Landlords have also escalated their criticism, with executives arguing that rent reductions on properties deemed viable effectively transfer financial strain onto property owners without adequate compensation, while also highlighting a lack of clarity around planned store refits intended to improve performance.

Among the most vocal opponents is British Land, which has labelled the restructuring proposal fundamentally unfair and has signalled continued resistance even after revisions were made, while other major landlords including M&G and Land Securities have also reportedly lodged objections.

British Land argues that the plan places disproportionate pressure on landlords while offering no equity contribution from shareholders who stand to benefit if the turnaround succeeds, a point echoed across parts of the property sector where confidence in the proposal remains low.

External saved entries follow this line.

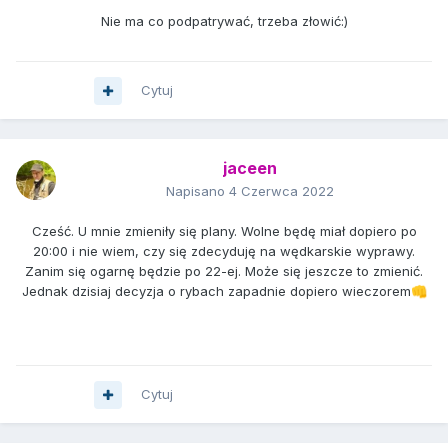
Nie ma co podpatrywać, trzeba złowić:)
Cytuj
jaceen
Napisano
4 Czerwca 2022
Cześć. U mnie zmieniły się plany. Wolne będę miał dopiero po
20:00 i nie wiem, czy się zdecyduję na wędkarskie wyprawy.
Zanim się ogarnę będzie po 22-ej. Może się jeszcze to zmienić.
Jednak dzisiaj decyzja o rybach zapadnie dopiero wieczorem
👊
Cytuj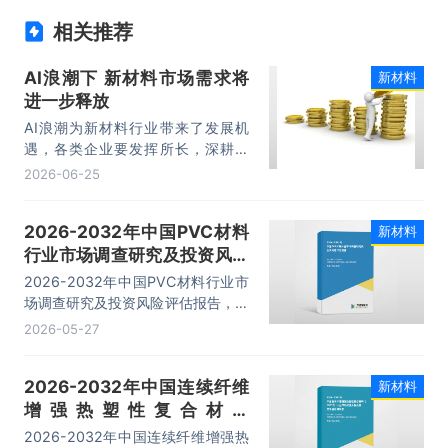
相关推荐
AI浪潮下 新材料市场需求将
新材料
进一步释放
AI浪潮为新材料行业带来了发展机
遇，各类企业要发挥所长，深耕实
业、加码研发，在助力AI产业壮大的
2026-06-25
同时，推动自身高质量发展。
2026-2032年中国PVC材料
新材料
行业市场调查研究及投资风险
评估报告
2026-2032年中国PVC材料行业市
场调查研究及投资风险评估报告，主
要包括行业竞争格局分析、重点企业
2026-05-27
发展调研、发展前景预测、投资分析
等内容。
2026-2032年中国连续纤维
新材料
增强热塑性复合材料
（CFRTP）行业市场深度分
2026-2032年中国连续纤维增强热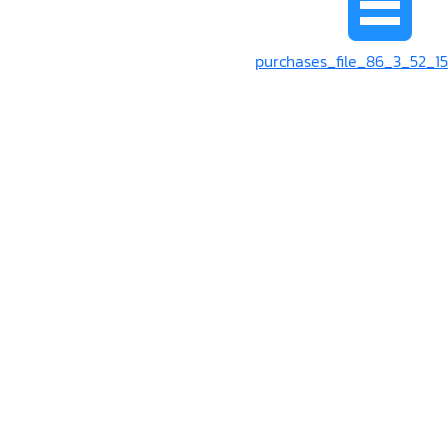
purchases_file_86_3_52_15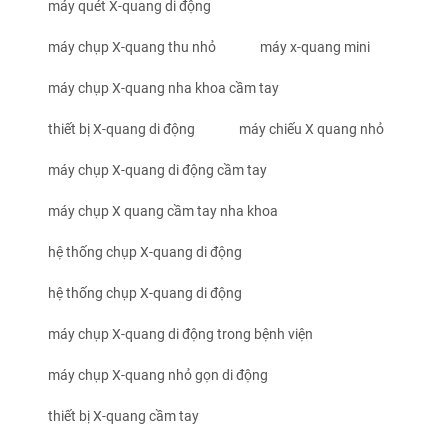
máy quét X-quang di động
máy chụp X-quang thu nhỏ
máy x-quang mini
máy chụp X-quang nha khoa cầm tay
thiết bị X-quang di động
máy chiếu X quang nhỏ
máy chụp X-quang di động cầm tay
máy chụp X quang cầm tay nha khoa
hệ thống chụp X-quang di động
hệ thống chụp X-quang di động
máy chụp X-quang di động trong bệnh viện
máy chụp X-quang nhỏ gọn di động
thiết bị X-quang cầm tay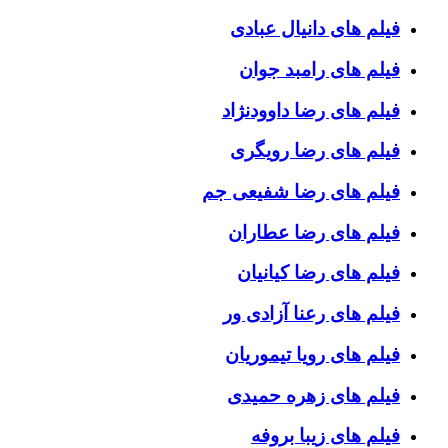
فیلم های دانیال عبادی
فیلم های رامبد جوان
فیلم های رضا داوودنژاد
فیلم های رضا رویگری
فیلم های رضا شفیعی جم
فیلم های رضا عطاران
فیلم های رضا کیانیان
فیلم های رعنا آزادی ور
فیلم های رویا تیموریان
فیلم های زهره حمیدی
فیلم های زیبا بروفه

A TG Jones spokesperson said the company has engaged with creditors and landlords throughout the process and has already adjusted elements of the plan following feedback, adding that the revisions are intended to support a fair outcome across stakeholders and improve the chances of long-term stability.

A person close to Modella said the brand licensing arrangement does not involve cash payments but is instead an accounting mechanism, a detail intended to address criticism over the cost of operating under the TG Jones name.

The impending court decision leaves the future of the prominent high street brand hanging in the balance. A ruling next month will either force aggrieved landlords to accept a painful, three-year financial hit, or deny the plan entirely—a move almost certain to tip the retailer into administration.